All the while, although nobody knew it, Rick Hendrick was keeping a watchful eye on the Charlotte, North Carolina-native, as he quickly rose to prominence as one of NASCAR's next stars.

"The thing about William I was so impressed with is how quickly he learned, with what he did in Late Models, what he did in Legends Cars, everything he got in," said Rick Hendrick. "More than anything, to have a determination, have a goal and go after it."

Hendrick says he kept up with Byron's progress through his neighbor, who was friends with William's father. He watched impressed, as Byron won the K&N East title, graduated from one of the toughest private schools in Charlotte, took college classes, and became an Eagle Scout, all in the same year.

"You see him, you think he's a mild-mannered little guy, he's not got a killer instinct. His determination to succeed and willingness to work hard, his willingness to put in extra hours, to spend time in the simulator when nobody else wants to do it, they've done it, the time is open, he'll take it," Hendrick added. "His work ethic is so impressive. I just felt like if he was in the right spot with the right people, he was going to do great things. It’s turned out to be that way."

Singing the praises of his youngest NASCAR Cup Series pilot, the 14-time championship-winning team owner says that although the No. 24 team has put together a fantastic year, it appears they're still being slept on when it comes to winning the championship.

"Everybody gives Kyle [Larson] a tremendous amount of credit as one of the best that ever say in any kind of car," said Hendrick. "William's kind of been under-the-radar. For a guy that's won six races, had a chance to win the regular-season championship, for him to accomplish what he has, he's kind of been under the radar. Nobody has talked about him a lot."

Now, how is possible for Byron, a six-time winner in the NASCAR Cup Series in 2023, to be flying under-the-radar, despite having possibly the most impressive statline heading to Phoenix?

"You don't have to apologize for anything with him. I think that's one of the reasons he's been kind of under the radar," Hendrick explained. "He's not outspoken. He doesn't run his mouth. He doesn't go out and rough people up. He's done it in a very professional way."

At the end of Sunday's 312-lap contest at Phoenix, should Byron be hoisting the championship trophy, Hendrick believes that it would be a fantastic story, not just for Hendrick Motorsports, but the entire industry.

"I think it would be a tremendous story if a kid that started at 14 or 15 years old, on a computer, can end up marching through [Trucks] and [Xfinity], and then the Cup Series, cap off a year where he won more races than anybody did, and win the championship. I think that would be a really great story for NASCAR and a lot of the fans."

"I think William is a good poster [guy] for a lot of young people that have ambitions to be in racing or any sport that you want to, work as hard as he's worked and get there," the Hendrick Motorsports owner added. "Not a whole lot of help from different people. I mean, he did it on his own. He knew what steps he needed to take and he did it. Super confident in his ability and just a good person, too. For a guy that represents the sponsors well, squeaky clean but aggressive when he needs to be, and just a good person."

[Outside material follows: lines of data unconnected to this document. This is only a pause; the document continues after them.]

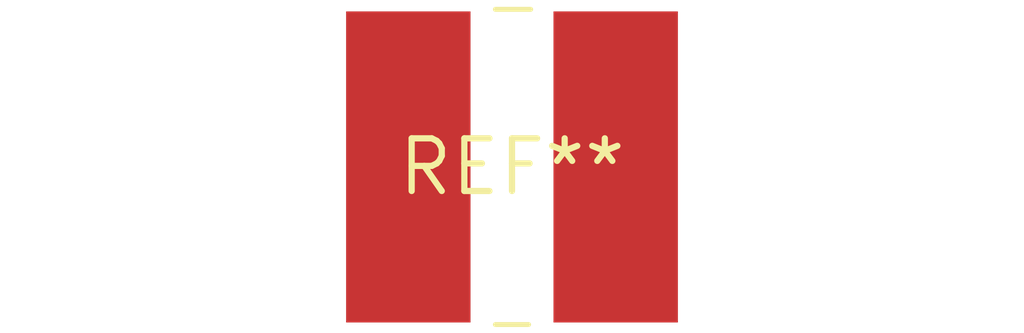
<source format=kicad_pcb>
(kicad_pcb (version 20240108) (generator pcbnew)

  (general
    (thickness 1.6)
  )

  (paper "A4")
  (layers
    (0 "F.Cu" signal)
    (31 "B.Cu" signal)
    (32 "B.Adhes" user "B.Adhesive")
    (33 "F.Adhes" user "F.Adhesive")
    (34 "B.Paste" user)
    (35 "F.Paste" user)
    (36 "B.SilkS" user "B.Silkscreen")
    (37 "F.SilkS" user "F.Silkscreen")
    (38 "B.Mask" user)
    (39 "F.Mask" user)
    (40 "Dwgs.User" user "User.Drawings")
    (41 "Cmts.User" user "User.Comments")
    (42 "Eco1.User" user "User.Eco1")
    (43 "Eco2.User" user "User.Eco2")
    (44 "Edge.Cuts" user)
    (45 "Margin" user)
    (46 "B.CrtYd" user "B.Courtyard")
    (47 "F.CrtYd" user "F.Courtyard")
    (48 "B.Fab" user)
    (49 "F.Fab" user)
    (50 "User.1" user)
    (51 "User.2" user)
    (52 "User.3" user)
    (53 "User.4" user)
    (54 "User.5" user)
    (55 "User.6" user)
    (56 "User.7" user)
    (57 "User.8" user)
    (58 "User.9" user)
  )

  (setup
    (pad_to_mask_clearance 0)
    (pcbplotparams
      (layerselection 0x00010fc_ffffffff)
      (plot_on_all_layers_selection 0x0000000_00000000)
      (disableapertmacros false)
      (usegerberextensions false)
      (usegerberattributes false)
      (usegerberadvancedattributes false)
      (creategerberjobfile false)
      (dashed_line_dash_ratio 12.000000)
      (dashed_line_gap_ratio 3.000000)
      (svgprecision 4)
      (plotframeref false)
      (viasonmask false)
      (mode 1)
      (useauxorigin false)
      (hpglpennumber 1)
      (hpglpenspeed 20)
      (hpglpendiameter 15.000000)
      (dxfpolygonmode false)
      (dxfimperialunits false)
      (dxfusepcbnewfont false)
      (psnegative false)
      (psa4output false)
      (plotreference false)
      (plotvalue false)
      (plotinvisibletext false)
      (sketchpadsonfab false)
      (subtractmaskfromsilk false)
      (outputformat 1)
      (mirror false)
      (drillshape 1)
      (scaleselection 1)
      (outputdirectory "")
    )
  )

  (net 0 "")

  (footprint "L_Wuerth_WE-PD2-Typ-L" (layer "F.Cu") (at 0 0))

)

</source>
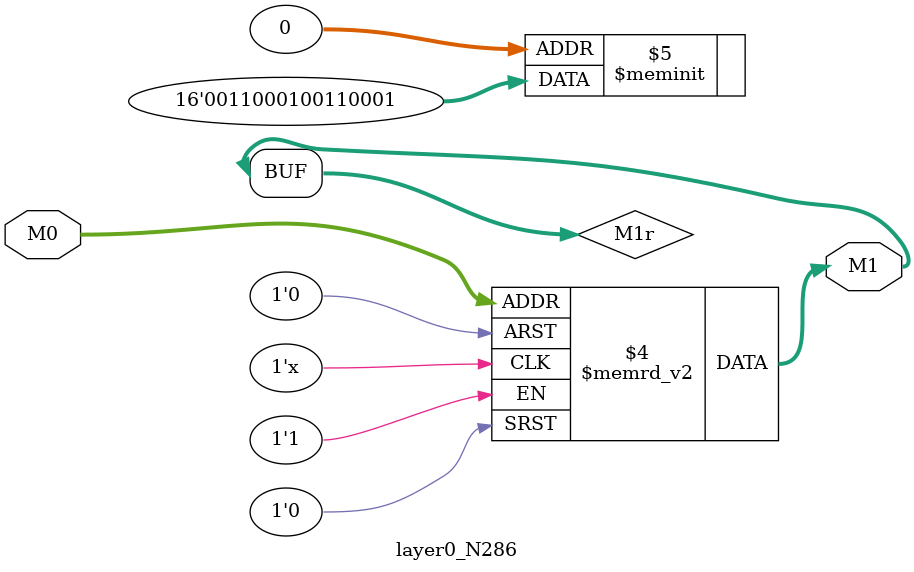
<source format=v>
module layer0_N286 ( input [2:0] M0, output [1:0] M1 );

	(*rom_style = "distributed" *) reg [1:0] M1r;
	assign M1 = M1r;
	always @ (M0) begin
		case (M0)
			3'b000: M1r = 2'b01;
			3'b100: M1r = 2'b01;
			3'b010: M1r = 2'b11;
			3'b110: M1r = 2'b11;
			3'b001: M1r = 2'b00;
			3'b101: M1r = 2'b00;
			3'b011: M1r = 2'b00;
			3'b111: M1r = 2'b00;

		endcase
	end
endmodule

</source>
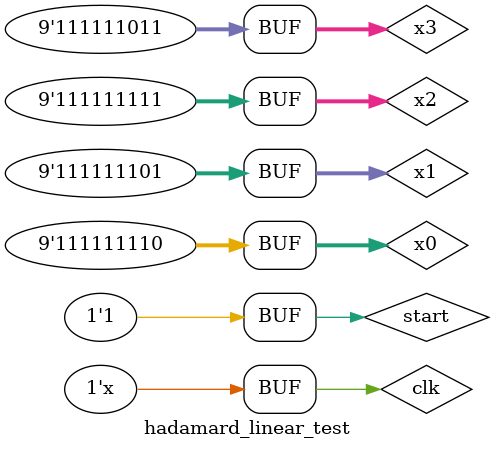
<source format=v>
`timescale 1ns / 1ps


module hadamard_linear_test;

	// Inputs
	reg clk;
	reg start;

	reg signed [8:0] x0;
	reg signed [8:0] x1;
	reg signed [8:0] x2;
	reg signed [8:0] x3;

	// Outputs
	wire signed [11:0] y0;

	// Instantiate the Unit Under Test (UUT)
	Linear_systolic_hadamard4pt uut (
		.clk(clk), 
		.start(start), 
		.x0(x0), 
		.x1(x1), 
		.x2(x2), 
		.x3(x3), 
		.y0(y0)
	);

	initial begin
		// Initialize Inputs
		clk = 0;
		start = 1;
		x0 = 3;
		x1 = 4;
		x2 = -2;
		x3 = 1;

		#200;
		
		start = 0;
		#20
		x0 = -1;
		x1 = 6;
		x2 = 2;
		x3 = 4;
		

		start = 1;

		#200;
		
		start = 0;
		#20
		x0 = 5;
		x1 = -3;
		x2 = 1;
		x3 = 0;
		
		start = 1;
		
		#200;
		
		start = 0;
		#20
		x0 = -2;
		x1 = -3;
		x2 = -1;
		x3 = -5;
		
		start = 1;

		

	end
	
	always #10 clk = ~clk;
	
	initial
		begin
			$monitor($time," X0 = %d ,X1 = %d ,X2 = %d ,X3 = %d ,  Y = %d  ",x0,x1,x2,x3,y0);
		end
			
endmodule


</source>
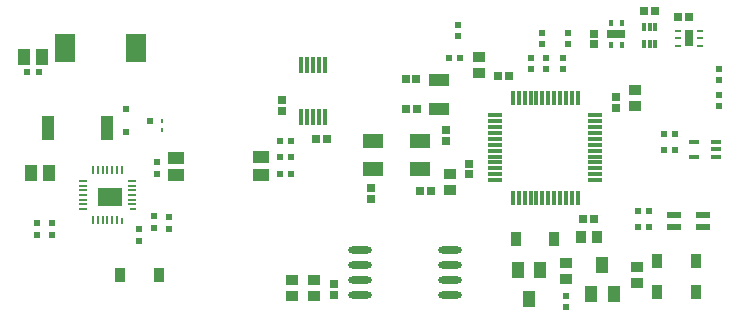
<source format=gbr>
%TF.GenerationSoftware,Altium Limited,Altium Designer,20.2.6 (244)*%
G04 Layer_Color=8421504*
%FSLAX45Y45*%
%MOMM*%
%TF.SameCoordinates,BE144905-350C-4E41-9AB6-63F68E724E9C*%
%TF.FilePolarity,Positive*%
%TF.FileFunction,Paste,Top*%
%TF.Part,Single*%
G01*
G75*
%TA.AperFunction,SMDPad,CuDef*%
%ADD10R,1.20000X0.30000*%
%ADD11R,0.30000X1.20000*%
%ADD12R,1.80000X1.00000*%
%ADD13R,0.91000X1.22000*%
%ADD14R,0.64000X0.64000*%
%ADD15R,1.00000X0.90000*%
%ADD16R,0.64000X0.64000*%
%ADD17R,0.55000X0.60000*%
%ADD18R,0.60000X0.55000*%
%ADD19R,0.35000X0.55000*%
%ADD20R,1.60000X0.70000*%
%ADD21R,0.35000X0.75000*%
%ADD22R,0.65000X1.35000*%
%ADD23R,0.50000X0.25000*%
%ADD24R,1.20000X0.60000*%
%ADD25R,0.90000X1.00000*%
%ADD26R,1.00000X1.40000*%
%ADD27R,1.40000X1.10000*%
%ADD28R,1.00000X2.00000*%
%ADD29R,0.50000X0.60000*%
%ADD30R,1.10000X1.40000*%
%ADD31R,0.60000X0.50000*%
%ADD32R,2.00000X1.50000*%
%ADD33R,0.50000X0.20000*%
%ADD34R,0.65000X0.20000*%
%ADD35R,0.20000X0.50000*%
%ADD36R,0.20000X0.65000*%
%ADD37R,0.25000X0.36000*%
%ADD38R,1.80000X2.40000*%
%ADD39R,1.80000X1.20000*%
%ADD40R,0.30000X1.45000*%
%ADD41R,0.85000X0.40000*%
%ADD42O,2.00000X0.60000*%
D10*
X4292475Y1845050D02*
D03*
Y1795050D02*
D03*
Y1745050D02*
D03*
Y1695050D02*
D03*
Y1645050D02*
D03*
Y1595050D02*
D03*
Y1545050D02*
D03*
Y1495050D02*
D03*
Y1445050D02*
D03*
Y1395050D02*
D03*
Y1345050D02*
D03*
Y1295050D02*
D03*
X5142475D02*
D03*
Y1345050D02*
D03*
Y1395050D02*
D03*
Y1445050D02*
D03*
Y1495050D02*
D03*
Y1545050D02*
D03*
Y1595050D02*
D03*
Y1645050D02*
D03*
Y1695050D02*
D03*
Y1745050D02*
D03*
Y1795050D02*
D03*
Y1845050D02*
D03*
D11*
X4442475Y1145050D02*
D03*
X4492475D02*
D03*
X4542475D02*
D03*
X4592475D02*
D03*
X4642475D02*
D03*
X4692475D02*
D03*
X4742475D02*
D03*
X4792475D02*
D03*
X4842475D02*
D03*
X4892475D02*
D03*
X4942475D02*
D03*
X4992475D02*
D03*
Y1995050D02*
D03*
X4942475D02*
D03*
X4892475D02*
D03*
X4842475D02*
D03*
X4792475D02*
D03*
X4742475D02*
D03*
X4692475D02*
D03*
X4642475D02*
D03*
X4592475D02*
D03*
X4542475D02*
D03*
X4492475D02*
D03*
X4442475D02*
D03*
D12*
X3820000Y1895725D02*
D03*
Y2145725D02*
D03*
D13*
X5666500Y350000D02*
D03*
X5993500D02*
D03*
X5666500Y610000D02*
D03*
X5993500D02*
D03*
X1116500Y490000D02*
D03*
X1443500D02*
D03*
X4793500Y800000D02*
D03*
X4466500D02*
D03*
D14*
X4070000Y1344000D02*
D03*
Y1436000D02*
D03*
X3240000Y1134000D02*
D03*
Y1226000D02*
D03*
X3880000Y1716000D02*
D03*
Y1624000D02*
D03*
X5128794Y2444000D02*
D03*
Y2536000D02*
D03*
X2930000Y324000D02*
D03*
Y416000D02*
D03*
X2487475Y1880000D02*
D03*
Y1972000D02*
D03*
X5320000Y1904000D02*
D03*
Y1996000D02*
D03*
D15*
X3910000Y1212500D02*
D03*
Y1347500D02*
D03*
X4157475Y2200076D02*
D03*
Y2335076D02*
D03*
X5477525Y2060000D02*
D03*
Y1925000D02*
D03*
X5489975Y422500D02*
D03*
Y557500D02*
D03*
X4890000Y462500D02*
D03*
Y597500D02*
D03*
X2760000Y312500D02*
D03*
Y447500D02*
D03*
X2574974Y312500D02*
D03*
Y447500D02*
D03*
D16*
X3660000Y1200000D02*
D03*
X3752000D02*
D03*
X3534000Y2150000D02*
D03*
X3626000D02*
D03*
X3536475Y1900000D02*
D03*
X3628475D02*
D03*
X5844000Y2675041D02*
D03*
X5936000D02*
D03*
X5130000Y967525D02*
D03*
X5038000D02*
D03*
X2866000Y1640000D02*
D03*
X2774000D02*
D03*
X5554000Y2730000D02*
D03*
X5646000D02*
D03*
X4407475Y2180051D02*
D03*
X4315475D02*
D03*
D17*
X3900000Y2330000D02*
D03*
X3995000D02*
D03*
X5815000Y1685025D02*
D03*
X5720000D02*
D03*
X5817500Y1550000D02*
D03*
X5722500D02*
D03*
X5500000Y1030000D02*
D03*
X5595000D02*
D03*
X5502500Y894975D02*
D03*
X5597500D02*
D03*
X2562525Y1625025D02*
D03*
X2467525D02*
D03*
X2562525Y1490000D02*
D03*
X2467525D02*
D03*
X2562525Y1350000D02*
D03*
X2467525D02*
D03*
D18*
X3980000Y2512500D02*
D03*
Y2607500D02*
D03*
X4687475Y2542576D02*
D03*
Y2447576D02*
D03*
X4592450Y2232551D02*
D03*
Y2327551D02*
D03*
X4727475Y2232551D02*
D03*
Y2327551D02*
D03*
X4867384Y2232551D02*
D03*
Y2327551D02*
D03*
X4907475Y2542577D02*
D03*
Y2447577D02*
D03*
X6190000Y2140000D02*
D03*
Y2235000D02*
D03*
X4890000Y315000D02*
D03*
Y220000D02*
D03*
X6190000Y2015000D02*
D03*
Y1920000D02*
D03*
D19*
X5270000Y2437500D02*
D03*
X5370000D02*
D03*
Y2622500D02*
D03*
X5270000D02*
D03*
D20*
X5320000Y2530000D02*
D03*
D21*
X5550000Y2450000D02*
D03*
X5600000D02*
D03*
X5650000D02*
D03*
Y2590000D02*
D03*
X5600000D02*
D03*
X5550000D02*
D03*
D22*
X5935001Y2495001D02*
D03*
D23*
X6030001Y2560001D02*
D03*
Y2495001D02*
D03*
Y2430001D02*
D03*
X5840001D02*
D03*
Y2495001D02*
D03*
Y2560001D02*
D03*
D24*
X5810000Y1000000D02*
D03*
Y900000D02*
D03*
X6050000D02*
D03*
Y1000000D02*
D03*
D25*
X5157500Y810000D02*
D03*
X5022500D02*
D03*
D26*
X5105000Y332500D02*
D03*
X5295000D02*
D03*
X5200000Y577500D02*
D03*
X4674974Y537500D02*
D03*
X4484975D02*
D03*
X4579974Y292500D02*
D03*
D27*
X2310000Y1340000D02*
D03*
Y1490000D02*
D03*
X1590025Y1335000D02*
D03*
Y1485000D02*
D03*
D28*
X1010000Y1740000D02*
D03*
X510000D02*
D03*
D29*
X430000Y2210000D02*
D03*
X330000D02*
D03*
D30*
X455000Y2340000D02*
D03*
X305000D02*
D03*
X515000Y1359975D02*
D03*
X365000D02*
D03*
D31*
X1280000Y780000D02*
D03*
Y880000D02*
D03*
X1405025Y990000D02*
D03*
Y890000D02*
D03*
X1530050Y980000D02*
D03*
Y880000D02*
D03*
X540000Y830000D02*
D03*
Y930000D02*
D03*
X410000Y830000D02*
D03*
Y930000D02*
D03*
X1430000Y1350000D02*
D03*
Y1450000D02*
D03*
X1370000Y1800000D02*
D03*
X1170000Y1705000D02*
D03*
Y1895000D02*
D03*
D32*
X1030000Y1150000D02*
D03*
D33*
X1227500Y1050000D02*
D03*
D34*
X1220000Y1290000D02*
D03*
Y1250000D02*
D03*
Y1210000D02*
D03*
Y1170000D02*
D03*
Y1130000D02*
D03*
Y1090000D02*
D03*
X800000Y1050000D02*
D03*
Y1090000D02*
D03*
Y1130000D02*
D03*
Y1170000D02*
D03*
Y1210000D02*
D03*
Y1250000D02*
D03*
Y1290000D02*
D03*
D35*
X1130000Y952500D02*
D03*
D36*
X1090000Y960000D02*
D03*
X1050000D02*
D03*
X1010000D02*
D03*
X970000D02*
D03*
X930000D02*
D03*
X890000D02*
D03*
Y1380000D02*
D03*
X930000D02*
D03*
X970000D02*
D03*
X1130000D02*
D03*
X1090000D02*
D03*
X1050000D02*
D03*
X1010000D02*
D03*
D37*
X1470000Y1800000D02*
D03*
Y1720000D02*
D03*
D38*
X1250000Y2410000D02*
D03*
X650000D02*
D03*
D39*
X3660000Y1630725D02*
D03*
X3260000Y1390725D02*
D03*
X3660000D02*
D03*
X3260000Y1630725D02*
D03*
D40*
X2650000Y2270001D02*
D03*
X2850000D02*
D03*
X2800000D02*
D03*
X2750000D02*
D03*
X2700000D02*
D03*
X2650000Y1830000D02*
D03*
X2700000D02*
D03*
X2750000D02*
D03*
X2800000D02*
D03*
X2850000D02*
D03*
D41*
X6165000Y1490000D02*
D03*
Y1555000D02*
D03*
Y1620000D02*
D03*
X5980000D02*
D03*
Y1490000D02*
D03*
D42*
X3910000Y319500D02*
D03*
X3150000Y700500D02*
D03*
Y319500D02*
D03*
Y573500D02*
D03*
Y446499D02*
D03*
X3910000Y573500D02*
D03*
Y700500D02*
D03*
Y446500D02*
D03*
%TF.MD5,9ddfed0cc631ec18ed73b89c96ab5ee1*%
M02*

</source>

To win his first NASCAR Cup Series title, Byron will need to dig deep - likely deeper than he did last weekend at Martinsville when he emerged from the other side of a "hell in a bottle" race, to advance to the Championship 4.

He'll be up against some strong drivers and organizations though, competing against Kyle Larson (Hendrick Motorsports), Ryan Blaney (Team Penske), and Christopher Bell (Joe Gibbs Racing).